Aus Gründen der Verhältnismässigkeit und Sicherheit verzichtete die Polizei nach eigenen Angaben in der Nacht auf eine Räumung. Stattdessen wurden sämtliche Zufahrtsstrassen zur Alp gesperrt, sodass keine weiteren Besucher mehr zum Veranstaltungsort gelangen konnten.
Flaschen und Zigarettenstummel
Ein Leserreporter von «20 Minuten» hat dem Newsportal ein Video zugespielt, dass er von einem Bekannten erhalten hat, der in der Nähe eine Alp besitzt. Der Bekannte berichtete ihm: «Die Fahrzeuge sind über die Alpwege gefahren. Die Wiesen wurden sicher in Mitleidenschaft gezogen. Bei der aktuellen Trockenheit hat das gerade noch gefehlt.»
Er befürchtet ausserdem, dass das Gelände in einem schlechten Zustand zurückgelassen wird. «Überall werden Flaschen herumliegen. Ganz zu schweigen von Zigaretten und Zigarettenstummeln. Unter diesen Umständen können die Folgen gravierend sein.»
Am Sonntagmorgen folgten die Organisatoren schliesslich den Anweisungen der Polizei. Gegen 6 Uhr wurde die Musik eingestellt und die Teilnehmenden verliessen das Gelände.
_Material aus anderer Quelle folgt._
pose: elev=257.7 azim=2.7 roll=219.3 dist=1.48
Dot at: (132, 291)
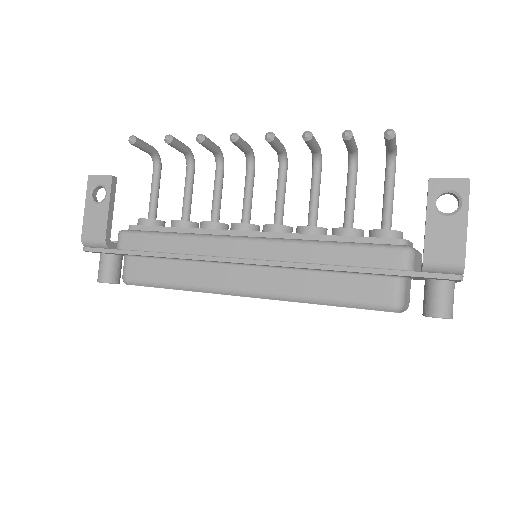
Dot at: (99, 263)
Ein Organisator, einer der DJs sowie sechs weitere an der Organisation beteiligte Personen wurden angehalten, befragt und werden bei der Staatsanwaltschaft angezeigt, wie es im Bericht der Waadtländer Polizei heisst.
Zwei Verkehrsunfälle
Die Räumung lief nicht ganz reibungslos: Bei der Abreise ereigneten sich zwei Verkehrsunfälle. Nach Angaben der Polizei stürzte ein Velo mit zwei Personen, wobei eine Person leicht verletzt wurde. Zudem beschädigte ein Lastwagen einen Viehtränketrog erheblich.
Die Polizei kontrollierte nach eigenen Angaben mehr als 120 Fahrzeuge und rund 500 Personen. Zudem seien rund 20 Ordnungsbussen wegen Falschparkierens im Bereich der Gemeinde Lignerolle VD ausgesprochen worden. Ein Fahrzeug sei abgeschleppt worden, damit das Alpgebiet dem Eigentümer wieder übergeben werden konnte.
Erhöhtes Waldbrandrisiko
Während des zweitägigen Einsatzes standen rund 80 Angehörige der Gendarmerie und der Kriminalpolizei im Einsatz. Unterstützt wurden sie vom Forstdienst sowie den Feuerwehren der Region Vallorbe, des Nordwaadtlands und vom Schutz- und Rettungsdienst der Stadt Lausanne. Aufgrund der anhaltenden Trockenheit bestand ein erhöhtes Waldbrandrisiko.
Die Gemeinde Ballaigues sowie der Pächter des Alpgebiets reichten Strafanzeigen wegen Hausfriedensbruchs und Sachbeschädigung ein. Die Staatsanwaltschaft eröffnete eine Strafuntersuchung.